#### [Aim of the task]
The word "shift" marks the lines to keep; find each one in the data and copy it.

━━━━━ Available data ━━━━━

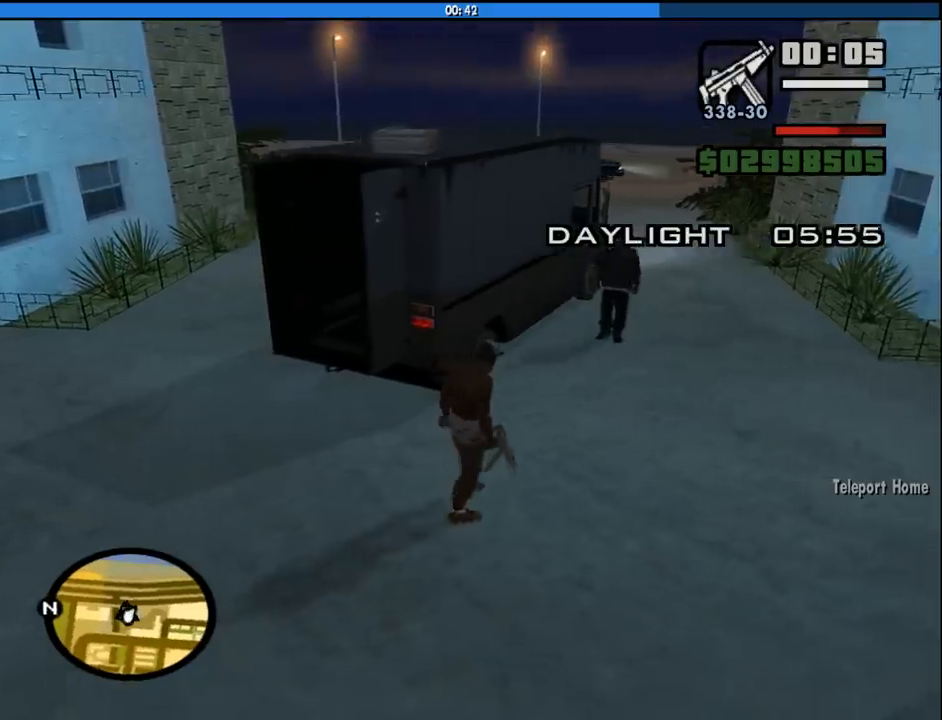
{"keys": ["d", "space", "w"], "mouse": [], "events": [[133, "space", "up"], [233, "space", "down"], [333, "space", "up"], [466, "space", "down"]]}
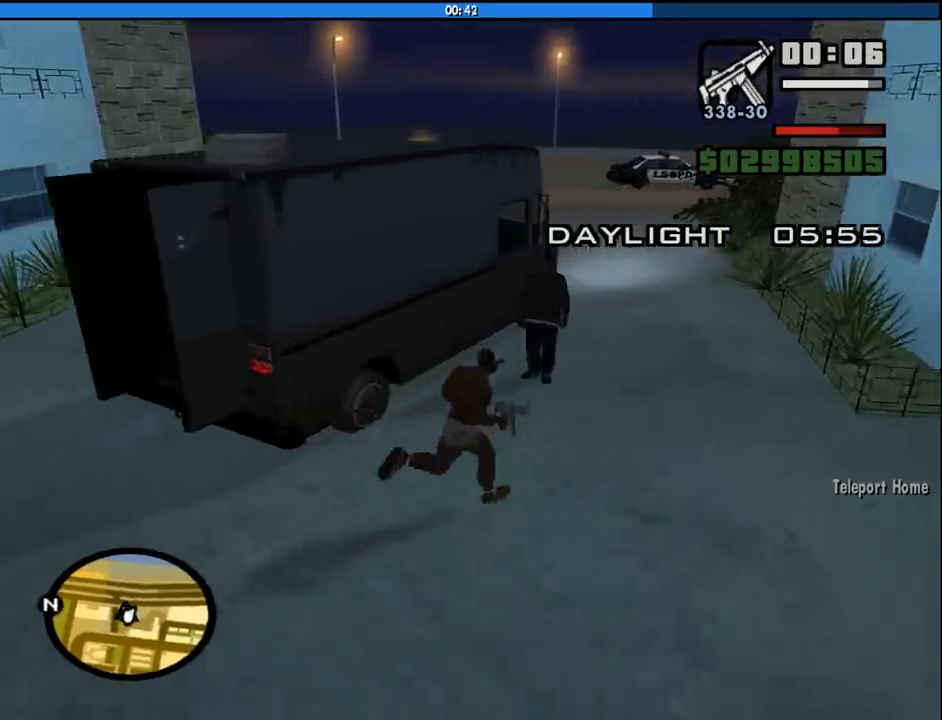
{"keys": ["d", "w"], "mouse": [], "events": [[66, "space", "up"]]}
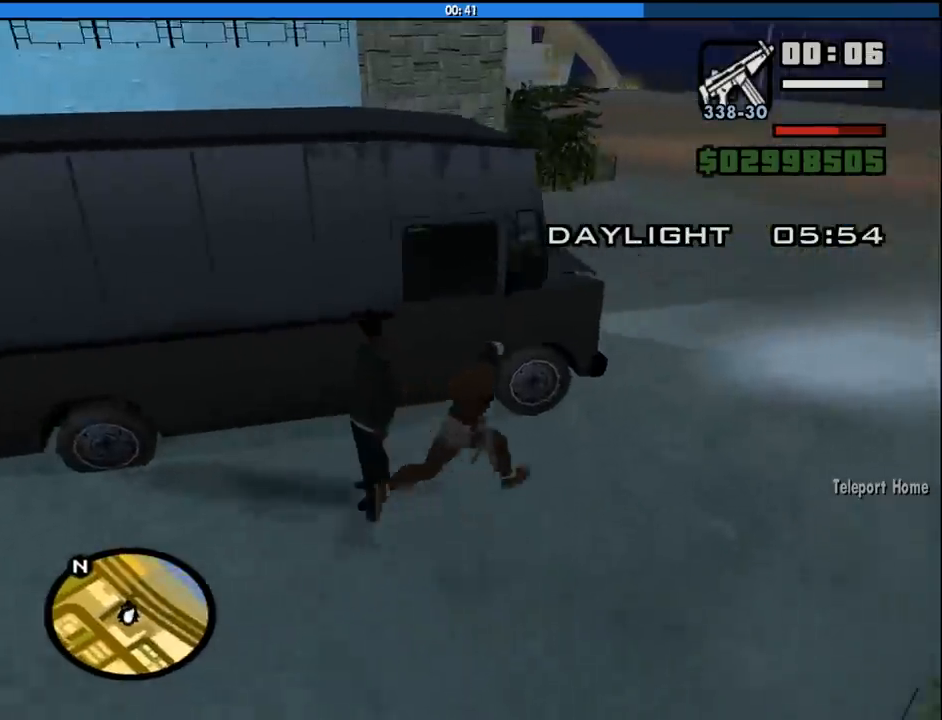
{"keys": ["d"], "mouse": [], "events": [[316, "w", "up"]]}
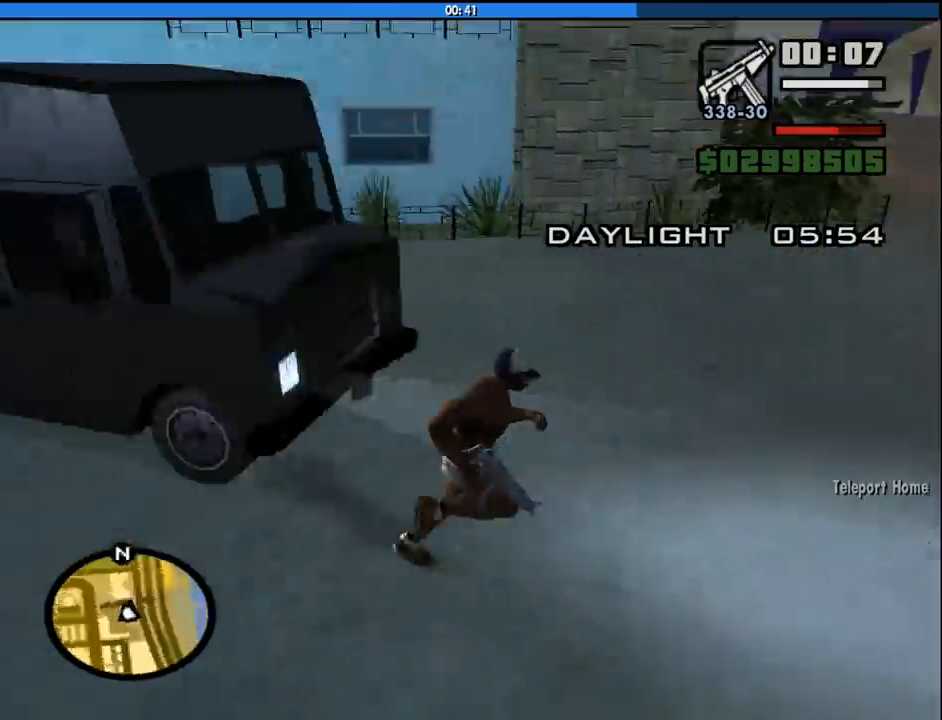
{"keys": ["d"], "mouse": [], "events": []}
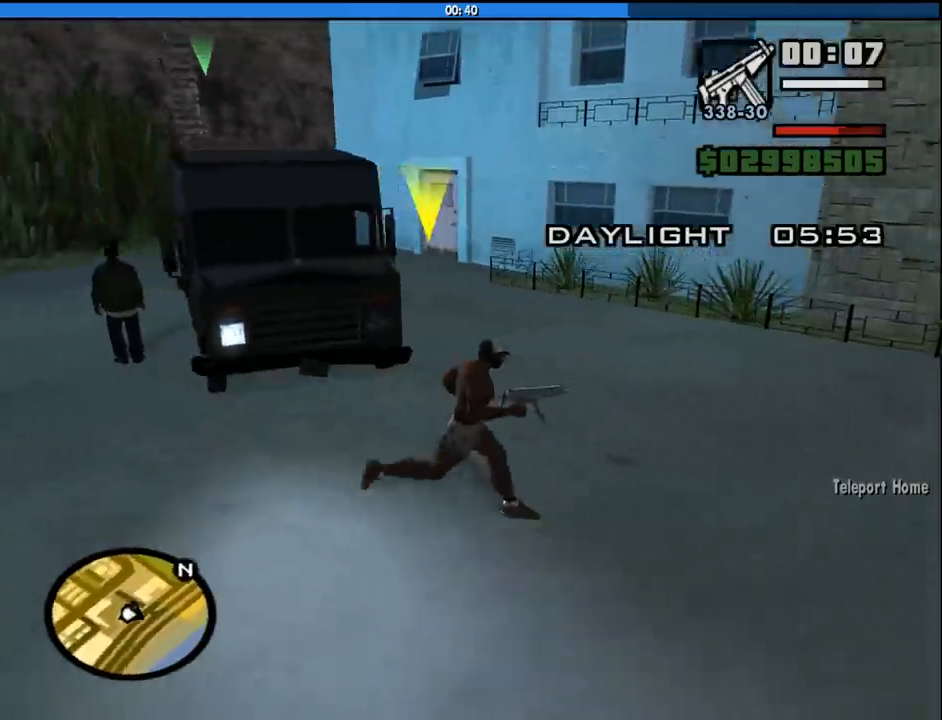
{"keys": ["a", "w"], "mouse": [], "events": [[116, "s", "down"], [200, "d", "up"], [300, "a", "down"], [350, "s", "up"], [483, "w", "down"]]}
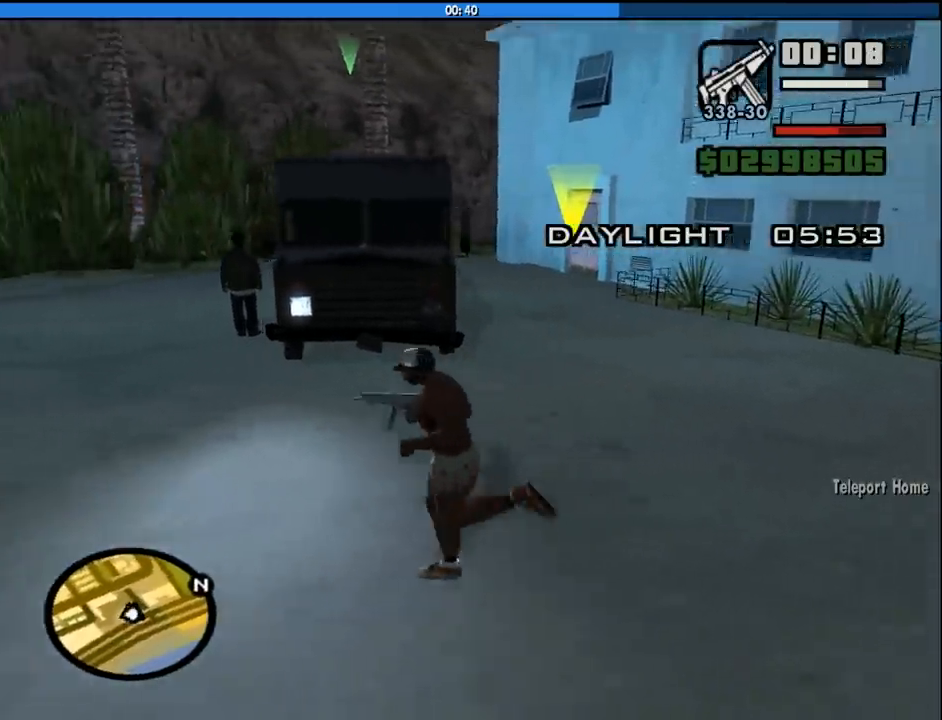
{"keys": ["shift", "w"], "mouse": [], "events": [[83, "a", "up"], [366, "shift", "down"]]}
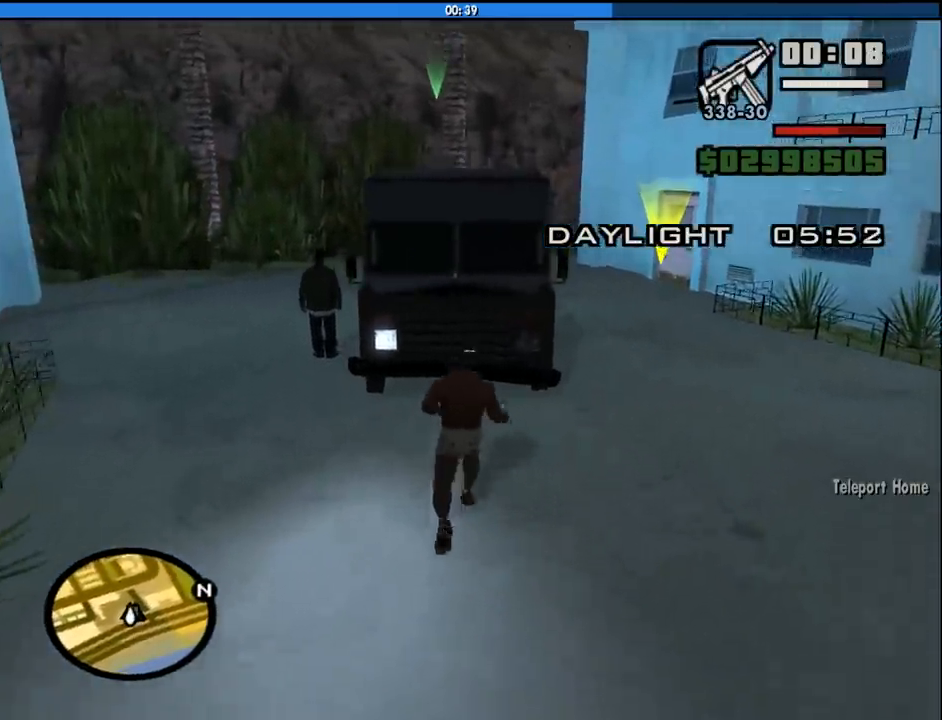
{"keys": ["w"], "mouse": [], "events": [[466, "shift", "up"]]}
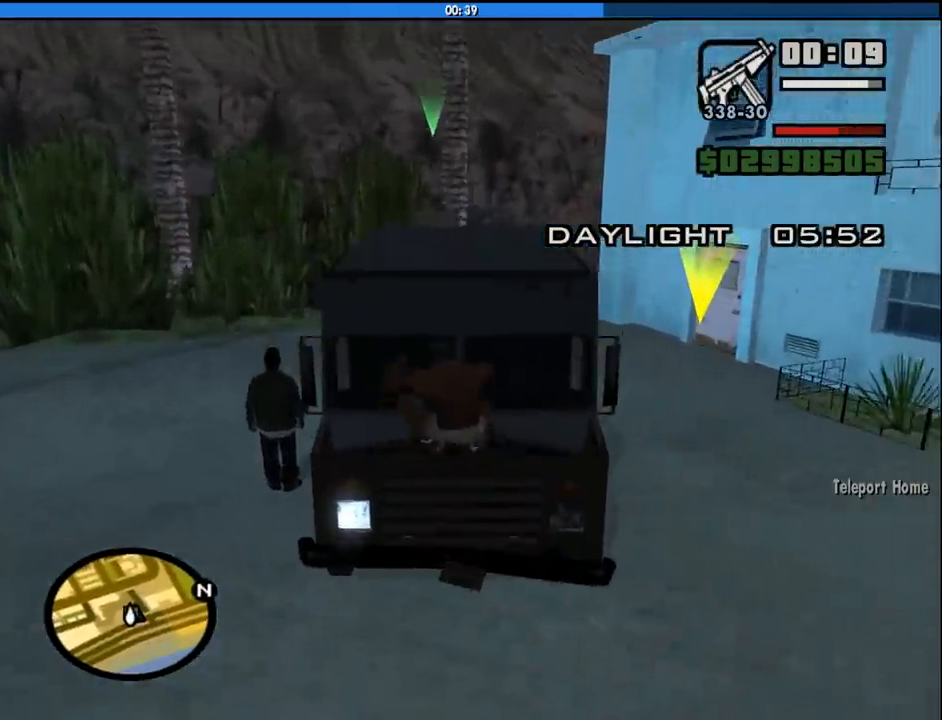
{"keys": ["w"], "mouse": [], "events": []}
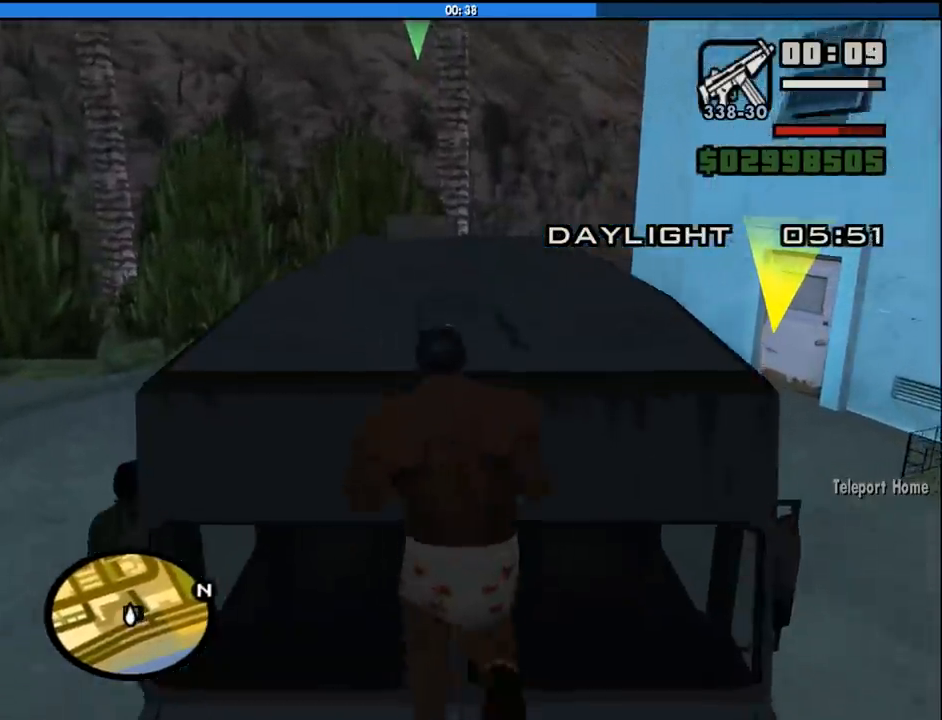
{"keys": ["shift", "w"], "mouse": [], "events": [[166, "shift", "down"]]}
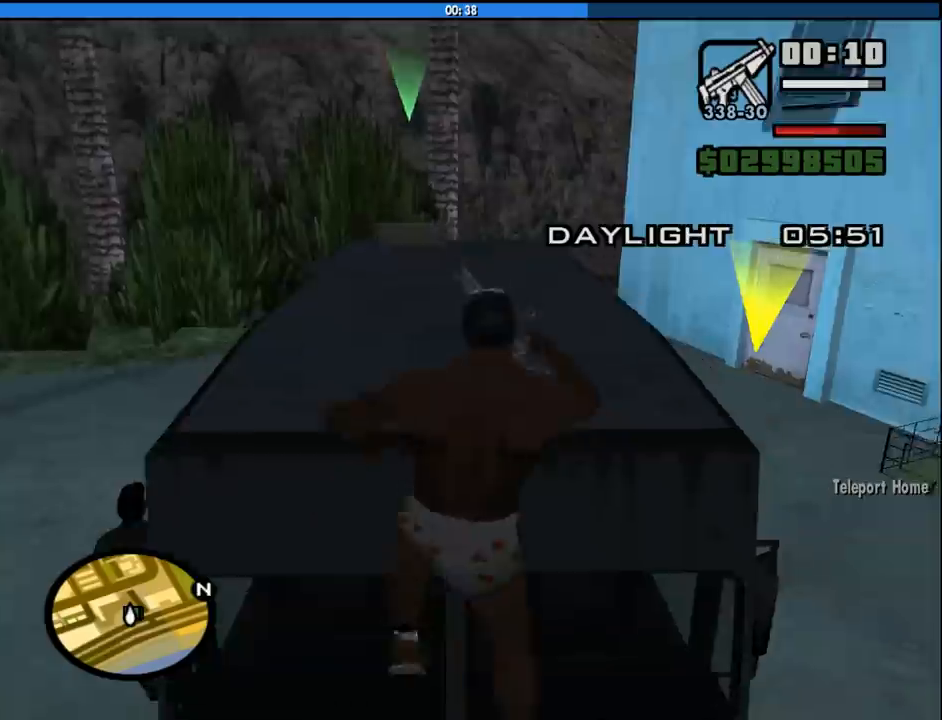
{"keys": ["w"], "mouse": [], "events": [[100, "shift", "up"]]}
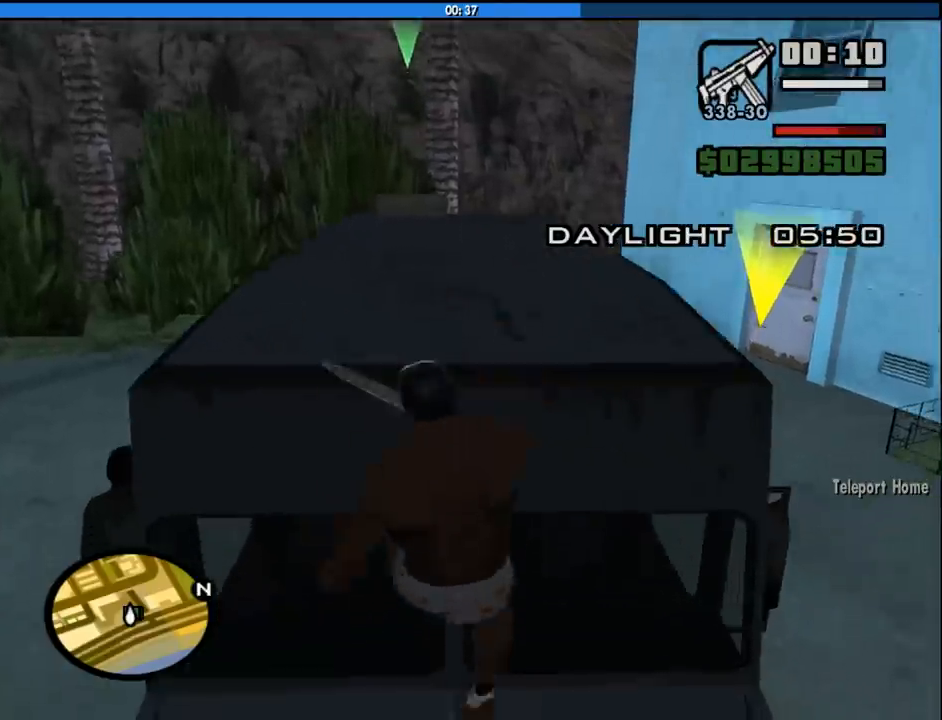
{"keys": ["w"], "mouse": [], "events": [[300, "shift", "down"], [433, "shift", "up"]]}
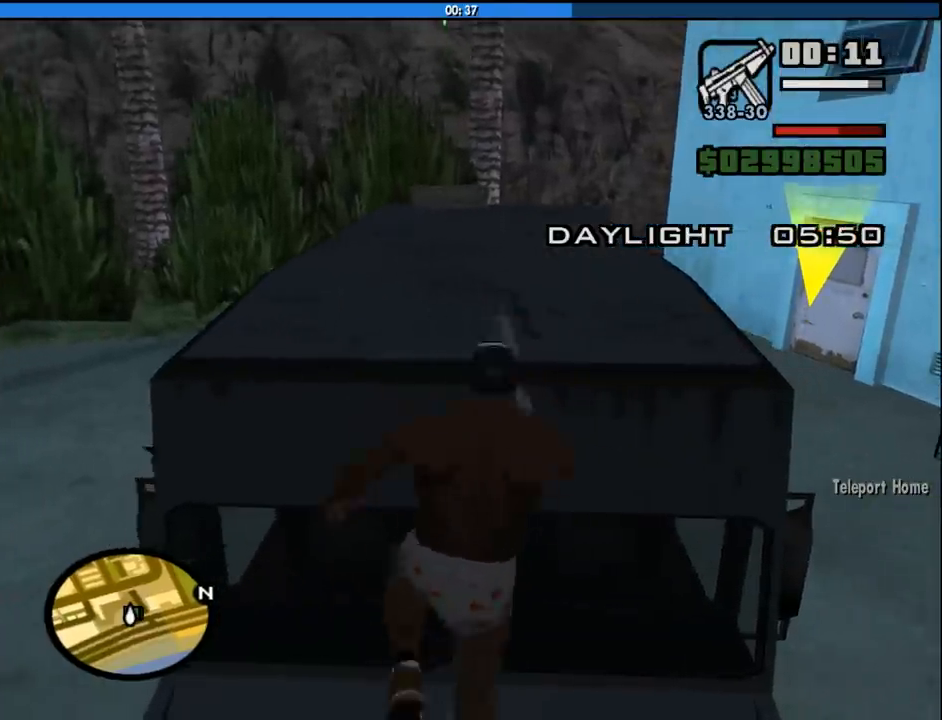
{"keys": ["w"], "mouse": [], "events": [[33, "shift", "down"], [83, "shift", "up"], [216, "shift", "down"], [316, "shift", "up"]]}
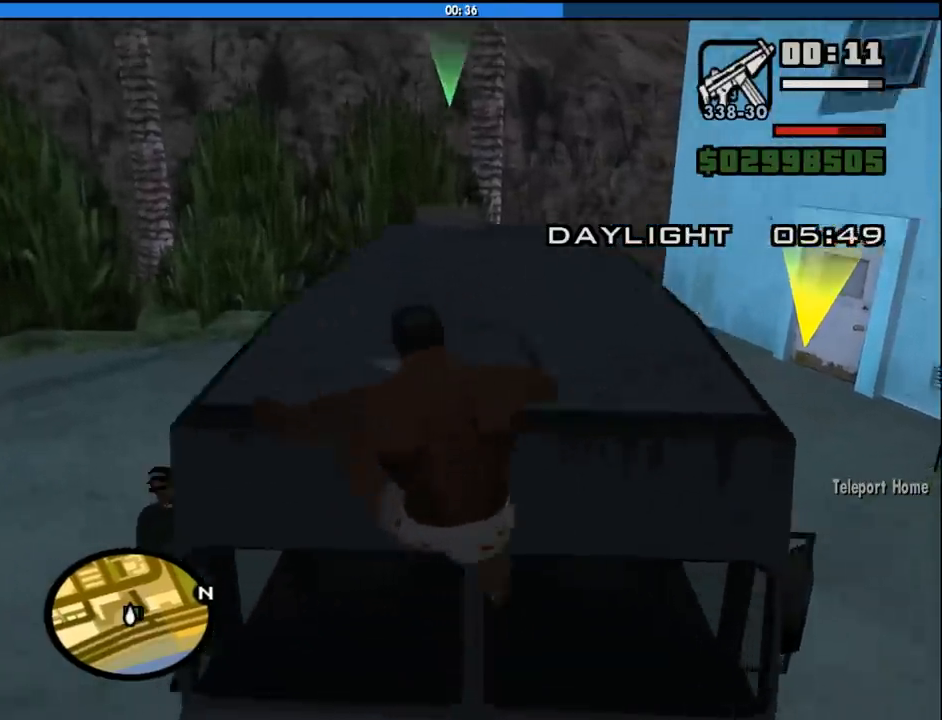
{"keys": ["shift", "w"], "mouse": [], "events": [[333, "shift", "down"], [416, "shift", "up"], [466, "shift", "down"]]}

━━━━━

#### [Answer to the problem]
{"keys": ["shift", "w"], "mouse": [], "events": [[83, "a", "up"], [366, "shift", "down"]]}
{"keys": ["w"], "mouse": [], "events": [[466, "shift", "up"]]}
{"keys": ["shift", "w"], "mouse": [], "events": [[166, "shift", "down"]]}
{"keys": ["w"], "mouse": [], "events": [[100, "shift", "up"]]}
{"keys": ["w"], "mouse": [], "events": [[300, "shift", "down"], [433, "shift", "up"]]}
{"keys": ["w"], "mouse": [], "events": [[33, "shift", "down"], [83, "shift", "up"], [216, "shift", "down"], [316, "shift", "up"]]}
{"keys": ["shift", "w"], "mouse": [], "events": [[333, "shift", "down"], [416, "shift", "up"], [466, "shift", "down"]]}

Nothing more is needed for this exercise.